● **PASSAGE PROVIDED**
The proposed sensors would be enhanced versions of the sensors reported in "Microsphere and Microcavity Optical-Absorption Sensors" (NPO-21061), NASA Tech Briefs, Vol. 25, No. 4 (April 2001), page 12a. To recapitulate:

The transducer in a sensor of this type is a fiber-optic-coupled optical resonator in the form of a transparent microspheroid or a microcavity optically equivalent to a microspheroid. Resonance is achieved through grazing-incidence total internal reflection in one or more "whispering-gallery" modes, in which light propagates in equatorial planes near the surface, with integer numbers of wavelengths along closed circumferential trajectories. In the absence of external influences, and assuming that the microspheroid or microcavity is made of a low-loss material, the high degree of confinement of light in whispering-gallery modes results in a high resonance quality factor (highQ).

Suppose that the resonator is illuminated by laser light at its resonance wavelength and is immersed in a sample liquid or gas that has an index of refraction less than that of the resonator material and contains a highly diluted chemical species of interest that absorb light at the resonance wavelength. In that case, theQ of the resonator is diminished through absorption by molecules of that species in the evanescent field of the whispering-gallery modes. Because of the smallness of microresonators (typical diameters from tens to hundreds of optical wavelengths), the smallness of the effective volumes of the evanescent fields (as small as 10-10 cm3), and the low level of optical losses intrinsic to resonators themselves, it is possible to detect very small amounts of optically absorbing chemical species through decreases in Q; calculations have shown that in some cases, it should be possible to detect amounts as small as single atoms or molecules. This completes the recapitulation of information from the cited prior article.

● **REQUIRED ACTION 1**
According to the microresonator sensor passage, why is it possible to detect very small amounts of optically absorbing chemical species through decreases in Q?
● **REQUIRED ACTION 2**
Reproduce the stretch of the microresonator sensor passage from "The transducer in" through "quality factor (highQ).".
● **REQUIRED ACTION 3**
Translate this sentence from the microresonator sensor passage into French: "The transducer in a sensor of this type is a fiber-optic-coupled optical resonator in the form of a transparent microspheroid or a microcavity optically equivalent to a microspheroid."

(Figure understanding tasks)
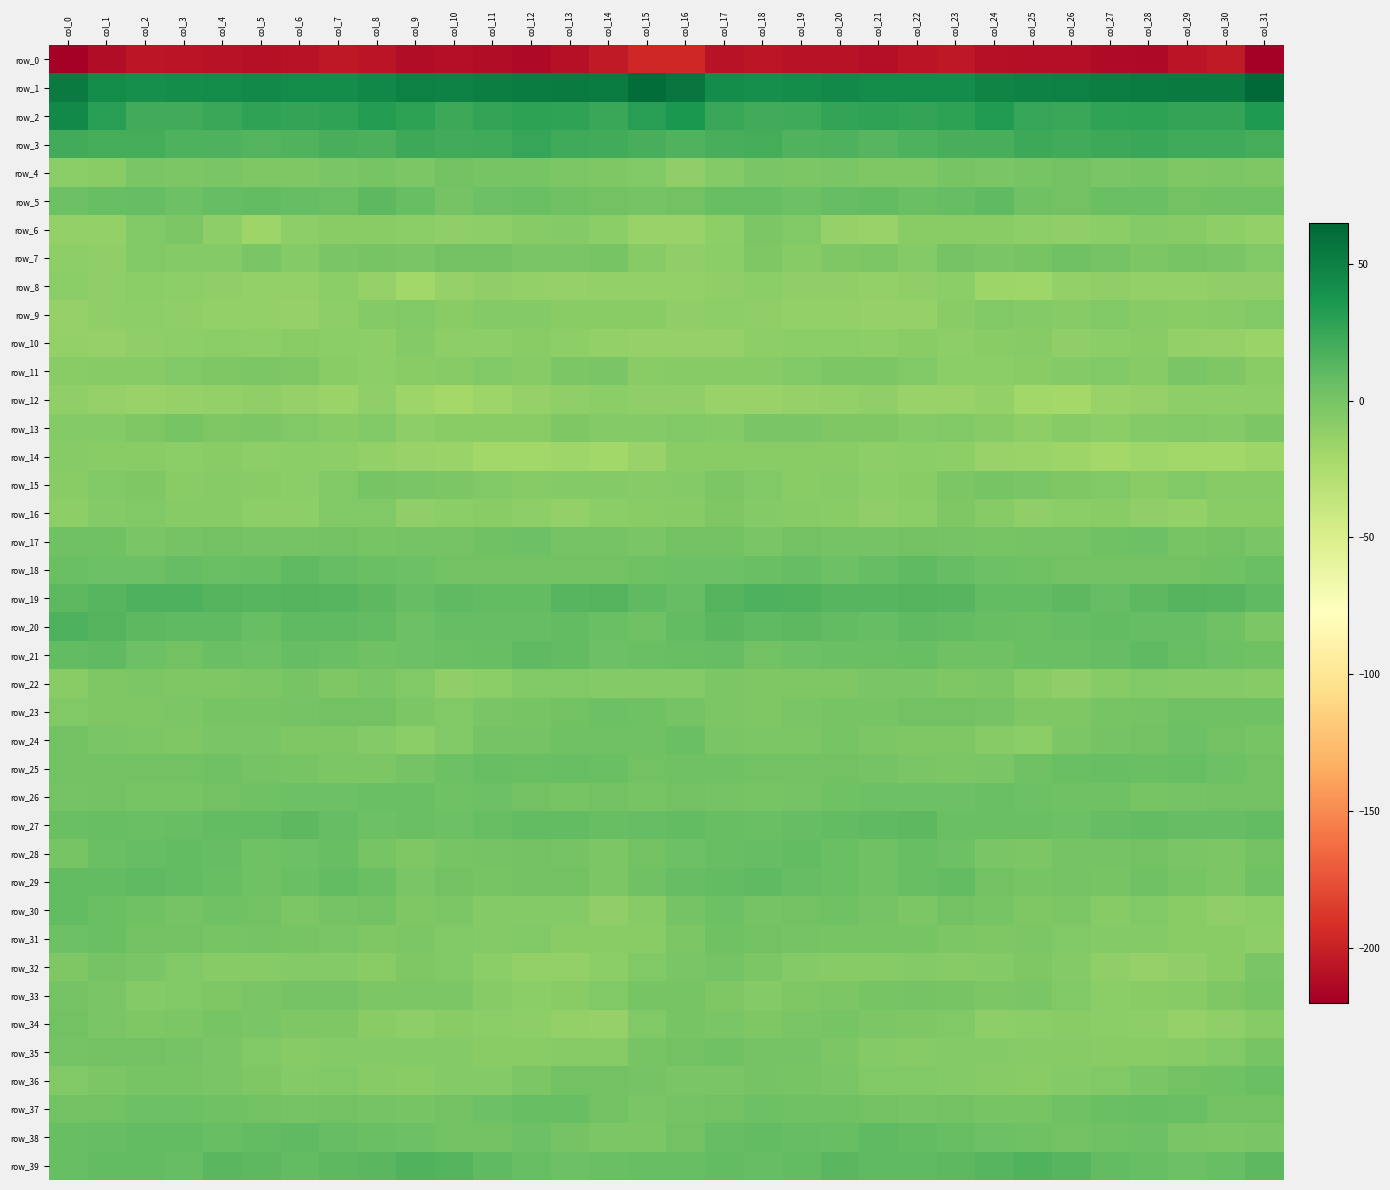

What is the total value across all series at col_23?

-141.9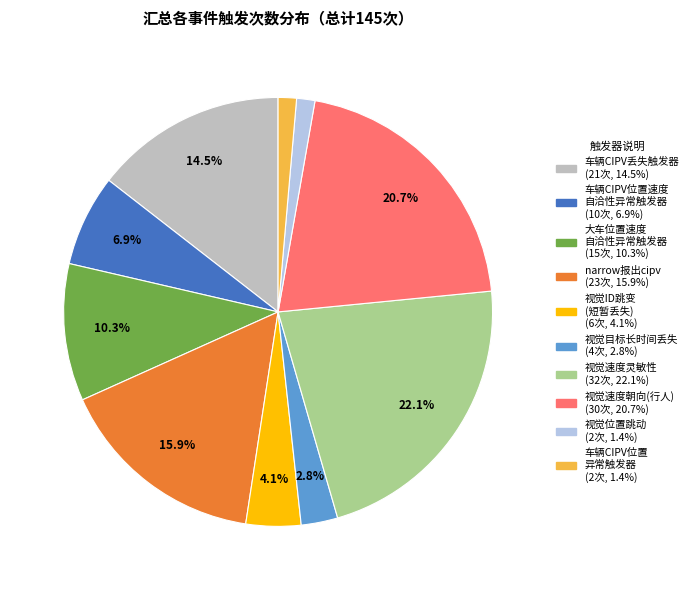

How many slices are in this pie chart?

10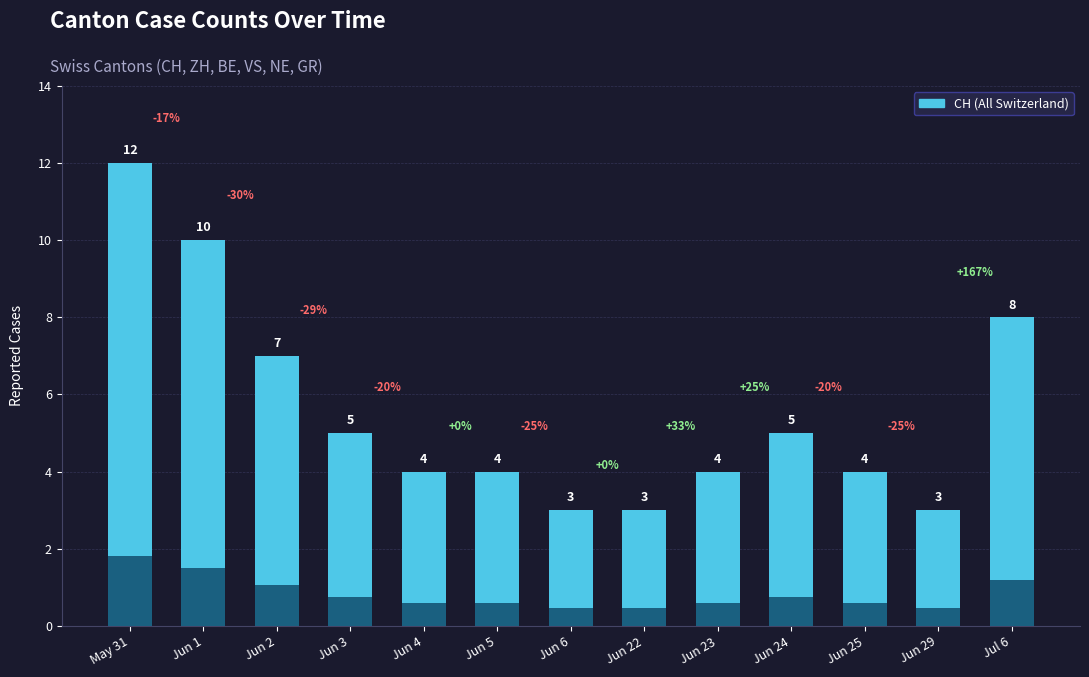

Count the number of data series in this chart.

1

● **FINAL ANSWER 1**
Detection of very small amounts is possible because the microresonators themselves are small, with typical diameters from tens to hundreds of optical wavelengths. The effective volumes of the evanescent fields are also small, as small as 10-10 cm3, and the optical losses intrinsic to the resonators are low.

● **FINAL ANSWER 2**
The transducer in a sensor of this type is a fiber-optic-coupled optical resonator in the form of a transparent microspheroid or a microcavity optically equivalent to a microspheroid. Resonance is achieved through grazing-incidence total internal reflection in one or more "whispering-gallery" modes, in which light propagates in equatorial planes near the surface, with integer numbers of wavelengths along closed circumferential trajectories. In the absence of external influences, and assuming that the microspheroid or microcavity is made of a low-loss material, the high degree of confinement of light in whispering-gallery modes results in a high resonance quality factor (highQ).

● **FINAL ANSWER 3**
Le transducteur d'un capteur de ce type est un résonateur optique couplé par fibre optique, se présentant sous la forme d'un microsphéroïde transparent ou d'une microcavité optiquement équivalente à un microsphéroïde.